>> start

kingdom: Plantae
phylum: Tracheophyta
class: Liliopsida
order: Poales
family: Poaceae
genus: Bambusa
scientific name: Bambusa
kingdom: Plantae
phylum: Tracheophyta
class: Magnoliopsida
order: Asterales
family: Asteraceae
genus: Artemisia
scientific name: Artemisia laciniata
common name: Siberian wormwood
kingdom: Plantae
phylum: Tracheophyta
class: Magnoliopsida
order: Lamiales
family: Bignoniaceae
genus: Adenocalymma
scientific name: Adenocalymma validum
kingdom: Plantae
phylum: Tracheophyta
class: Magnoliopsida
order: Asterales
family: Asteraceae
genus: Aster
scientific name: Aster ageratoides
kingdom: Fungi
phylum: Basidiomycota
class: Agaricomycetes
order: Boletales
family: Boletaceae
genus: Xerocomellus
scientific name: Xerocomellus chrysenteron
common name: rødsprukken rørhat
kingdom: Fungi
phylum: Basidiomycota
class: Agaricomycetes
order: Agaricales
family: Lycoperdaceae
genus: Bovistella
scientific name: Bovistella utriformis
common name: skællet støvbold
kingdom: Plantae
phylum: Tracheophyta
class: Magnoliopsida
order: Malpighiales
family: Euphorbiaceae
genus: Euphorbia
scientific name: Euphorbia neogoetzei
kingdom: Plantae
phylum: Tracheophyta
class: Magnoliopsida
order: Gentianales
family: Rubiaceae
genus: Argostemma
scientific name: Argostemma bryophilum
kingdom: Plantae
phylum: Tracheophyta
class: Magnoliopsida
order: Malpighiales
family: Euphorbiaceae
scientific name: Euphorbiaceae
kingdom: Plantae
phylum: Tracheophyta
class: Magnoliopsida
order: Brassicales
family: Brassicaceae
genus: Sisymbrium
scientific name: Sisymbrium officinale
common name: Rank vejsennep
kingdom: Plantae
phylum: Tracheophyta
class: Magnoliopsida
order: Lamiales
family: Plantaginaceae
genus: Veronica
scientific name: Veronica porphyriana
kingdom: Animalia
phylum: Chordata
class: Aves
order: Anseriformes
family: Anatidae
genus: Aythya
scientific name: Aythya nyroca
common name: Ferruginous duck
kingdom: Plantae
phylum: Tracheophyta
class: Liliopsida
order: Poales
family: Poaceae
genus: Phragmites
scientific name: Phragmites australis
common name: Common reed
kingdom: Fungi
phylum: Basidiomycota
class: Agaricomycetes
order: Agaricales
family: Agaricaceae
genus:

>> end

Stated problem: Please reproduce every line of the data above word for word, in the same order.

Full output:
kingdom: Plantae
phylum: Tracheophyta
class: Liliopsida
order: Poales
family: Poaceae
genus: Bambusa
scientific name: Bambusa
kingdom: Plantae
phylum: Tracheophyta
class: Magnoliopsida
order: Asterales
family: Asteraceae
genus: Artemisia
scientific name: Artemisia laciniata
common name: Siberian wormwood
kingdom: Plantae
phylum: Tracheophyta
class: Magnoliopsida
order: Lamiales
family: Bignoniaceae
genus: Adenocalymma
scientific name: Adenocalymma validum
kingdom: Plantae
phylum: Tracheophyta
class: Magnoliopsida
order: Asterales
family: Asteraceae
genus: Aster
scientific name: Aster ageratoides
kingdom: Fungi
phylum: Basidiomycota
class: Agaricomycetes
order: Boletales
family: Boletaceae
genus: Xerocomellus
scientific name: Xerocomellus chrysenteron
common name: rødsprukken rørhat
kingdom: Fungi
phylum: Basidiomycota
class: Agaricomycetes
order: Agaricales
family: Lycoperdaceae
genus: Bovistella
scientific name: Bovistella utriformis
common name: skællet støvbold
kingdom: Plantae
phylum: Tracheophyta
class: Magnoliopsida
order: Malpighiales
family: Euphorbiaceae
genus: Euphorbia
scientific name: Euphorbia neogoetzei
kingdom: Plantae
phylum: Tracheophyta
class: Magnoliopsida
order: Gentianales
family: Rubiaceae
genus: Argostemma
scientific name: Argostemma bryophilum
kingdom: Plantae
phylum: Tracheophyta
class: Magnoliopsida
order: Malpighiales
family: Euphorbiaceae
scientific name: Euphorbiaceae
kingdom: Plantae
phylum: Tracheophyta
class: Magnoliopsida
order: Brassicales
family: Brassicaceae
genus: Sisymbrium
scientific name: Sisymbrium officinale
common name: Rank vejsennep
kingdom: Plantae
phylum: Tracheophyta
class: Magnoliopsida
order: Lamiales
family: Plantaginaceae
genus: Veronica
scientific name: Veronica porphyriana
kingdom: Animalia
phylum: Chordata
class: Aves
order: Anseriformes
family: Anatidae
genus: Aythya
scientific name: Aythya nyroca
common name: Ferruginous duck
kingdom: Plantae
phylum: Tracheophyta
class: Liliopsida
order: Poales
family: Poaceae
genus: Phragmites
scientific name: Phragmites australis
common name: Common reed
kingdom: Fungi
phylum: Basidiomycota
class: Agaricomycetes
order: Agaricales
family: Agaricaceae
genus:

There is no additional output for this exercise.